WORK REQUIRED
Please say whether each statement agrees with the article on tech infrastructure, answering yes or no and quoting the deciding words from the article. 1. Ysleta Independent School District has 2,800 teachers. 2. The professional development sessions on edtech tools are held each Friday. 3. The writer believes the curriculum should serve technology.

READING PASSAGE
=== Section Start ===

A well-structured tech infrastructure process will help teachers do what's most important--teaching students.

3 steps to tech infrastructure that supports learning


A well-structured edtech infrastructure process will help teachers do what's most important--teaching students

Like instructional technology specialists across the U.S., I spent most of 2020 helping teachers navigate the world of edtech–explaining video conferencing tools, and demonstrating how our district’s selected edtech can support learning–as we abruptly transitioned to remote learning.

Now that we’re approaching the two-year anniversary of this transformation, I’m happy to say that technology adoption is baked into the curriculum at Ysleta Independent School District. Our teachers are much less likely to ask my colleagues and I how to use an edtech tool than how they can integrate it into their lessons, whether those lessons are taking place in a physical classroom or online.

I wouldn’t have it any other way. In a perfect world, technology serves the curriculum, and not the other way around. Ysleta’s 2,800 teachers must meet the needs of our district’s diverse learners, including a high population of dual-language learners, migrant learners, and students from economically disadvantaged communities. Our teachers need to be focused on providing the content those students need to build skills and knowledge, not worrying about how they’re providing it.

In Ysleta’s connected classrooms, we’re using instructional technologies to build collaboration, foster creativity, differentiate learning, and boost student achievement — all of which make our existing curriculum more impactful.

Here are three lessons I’ve learned over the last one and a half years for building a culture that values technology and invests in the infrastructure to sustain it:

1. Involve teachers in decisions about the edtech they’re going to be using all year. Technology should give tech-hesitant teachers more confidence in their lesson planning and delivery, and provide early adopters the freedom to innovate and experiment. They’re much more likely to embrace edtech tools if they have a voice not only in selecting them, but in personalizing them–something we enable with the hour-long professional development sessions we offer on edtech tools each Monday.

=== Section End ===

(Extracted page text data)
=== Section Start ===

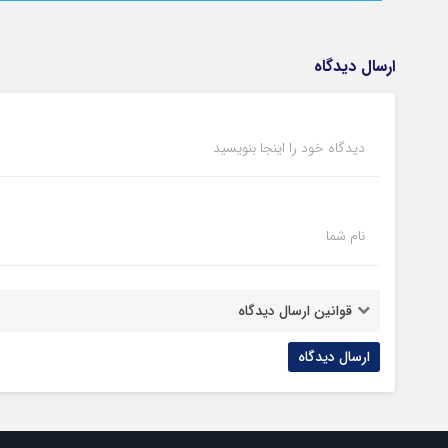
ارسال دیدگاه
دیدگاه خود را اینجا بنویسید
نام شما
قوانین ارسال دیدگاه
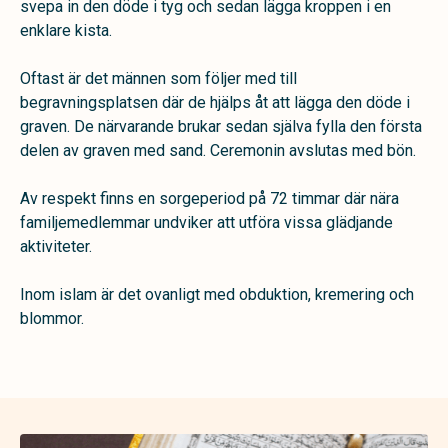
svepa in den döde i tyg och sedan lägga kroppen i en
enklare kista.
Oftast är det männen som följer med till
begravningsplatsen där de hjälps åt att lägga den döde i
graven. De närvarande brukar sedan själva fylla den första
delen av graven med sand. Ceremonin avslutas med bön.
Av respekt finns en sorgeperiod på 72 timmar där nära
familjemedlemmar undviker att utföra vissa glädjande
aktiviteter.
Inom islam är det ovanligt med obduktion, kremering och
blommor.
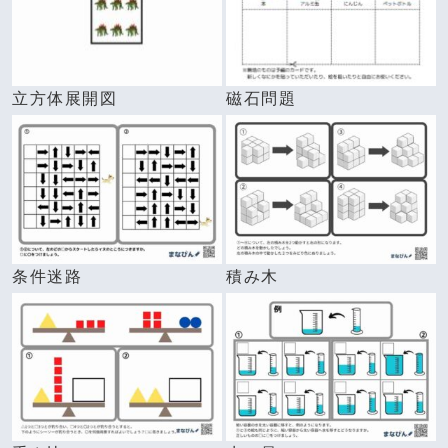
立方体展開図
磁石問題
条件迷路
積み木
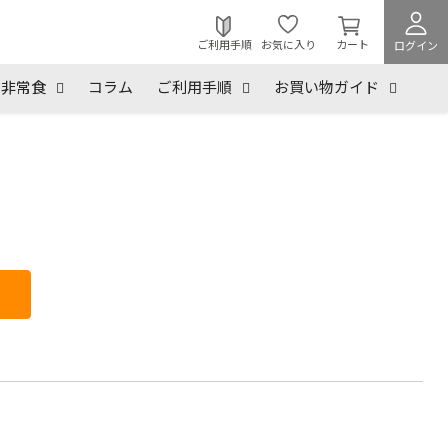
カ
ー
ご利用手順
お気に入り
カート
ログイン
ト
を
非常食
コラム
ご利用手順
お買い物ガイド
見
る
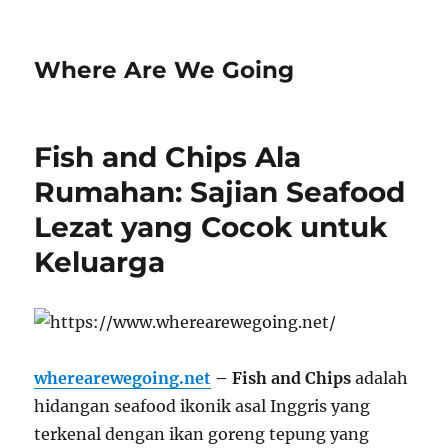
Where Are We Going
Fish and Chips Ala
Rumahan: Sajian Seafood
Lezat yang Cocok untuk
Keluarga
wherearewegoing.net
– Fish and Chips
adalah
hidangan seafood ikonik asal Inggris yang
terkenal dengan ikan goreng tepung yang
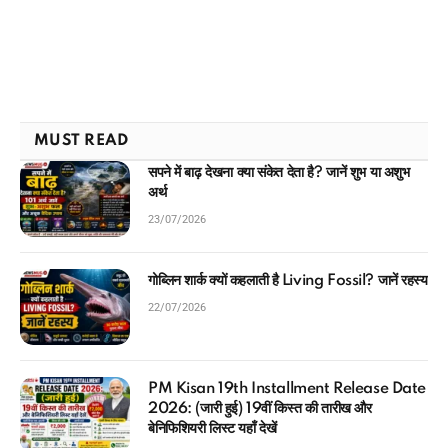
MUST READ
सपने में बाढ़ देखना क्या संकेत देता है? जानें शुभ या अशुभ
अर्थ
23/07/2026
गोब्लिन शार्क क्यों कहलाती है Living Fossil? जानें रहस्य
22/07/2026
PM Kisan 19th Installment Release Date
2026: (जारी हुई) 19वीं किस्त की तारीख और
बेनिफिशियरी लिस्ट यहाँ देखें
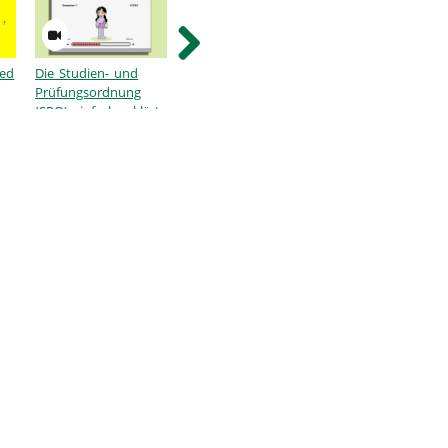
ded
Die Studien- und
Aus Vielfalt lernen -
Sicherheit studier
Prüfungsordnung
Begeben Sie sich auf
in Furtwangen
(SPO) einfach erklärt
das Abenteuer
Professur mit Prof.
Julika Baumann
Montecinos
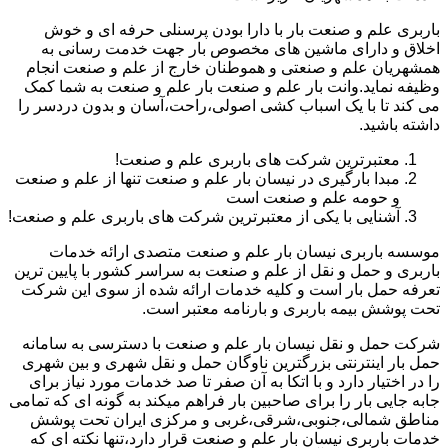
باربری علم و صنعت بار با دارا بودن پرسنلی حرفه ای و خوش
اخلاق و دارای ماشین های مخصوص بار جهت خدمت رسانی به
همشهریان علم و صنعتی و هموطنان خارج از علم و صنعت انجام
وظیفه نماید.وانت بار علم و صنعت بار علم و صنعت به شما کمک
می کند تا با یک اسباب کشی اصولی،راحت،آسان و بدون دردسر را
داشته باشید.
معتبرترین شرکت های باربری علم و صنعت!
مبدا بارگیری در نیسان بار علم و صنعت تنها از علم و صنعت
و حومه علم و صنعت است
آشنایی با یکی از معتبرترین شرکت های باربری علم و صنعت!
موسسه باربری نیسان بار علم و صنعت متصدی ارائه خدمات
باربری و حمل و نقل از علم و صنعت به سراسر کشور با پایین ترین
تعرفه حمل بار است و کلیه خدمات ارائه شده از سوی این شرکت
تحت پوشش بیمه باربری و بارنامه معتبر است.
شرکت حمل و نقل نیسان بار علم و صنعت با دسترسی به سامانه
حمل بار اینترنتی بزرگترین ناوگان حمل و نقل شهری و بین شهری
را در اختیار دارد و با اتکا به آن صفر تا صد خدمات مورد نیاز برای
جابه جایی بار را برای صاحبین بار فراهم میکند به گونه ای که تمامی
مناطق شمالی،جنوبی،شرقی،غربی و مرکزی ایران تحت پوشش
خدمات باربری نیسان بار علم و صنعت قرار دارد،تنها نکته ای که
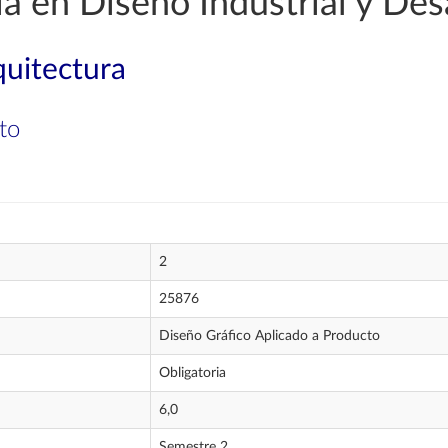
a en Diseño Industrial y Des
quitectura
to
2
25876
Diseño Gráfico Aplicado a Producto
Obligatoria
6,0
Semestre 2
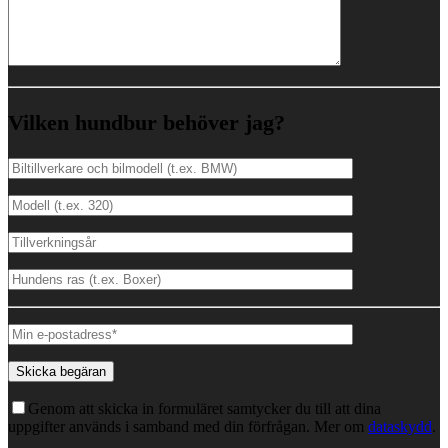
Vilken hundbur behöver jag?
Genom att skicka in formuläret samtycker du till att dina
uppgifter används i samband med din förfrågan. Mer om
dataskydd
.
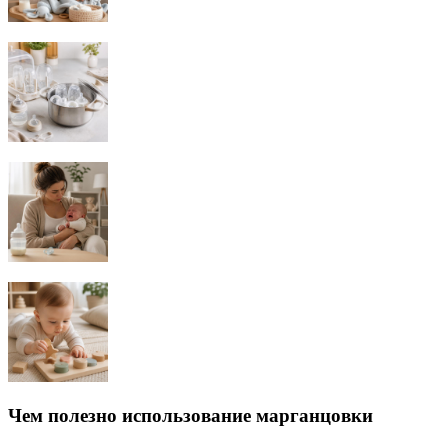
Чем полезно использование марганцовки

=== Section End ===

SOLVED EXERCISE
1. Yes: "Ysleta’s 2,800 teachers must meet the needs of our district’s diverse learners"
2. No: "the hour-long professional development sessions we offer on edtech tools each Monday"
3. No: "In a perfect world, technology serves the curriculum, and not the other way around."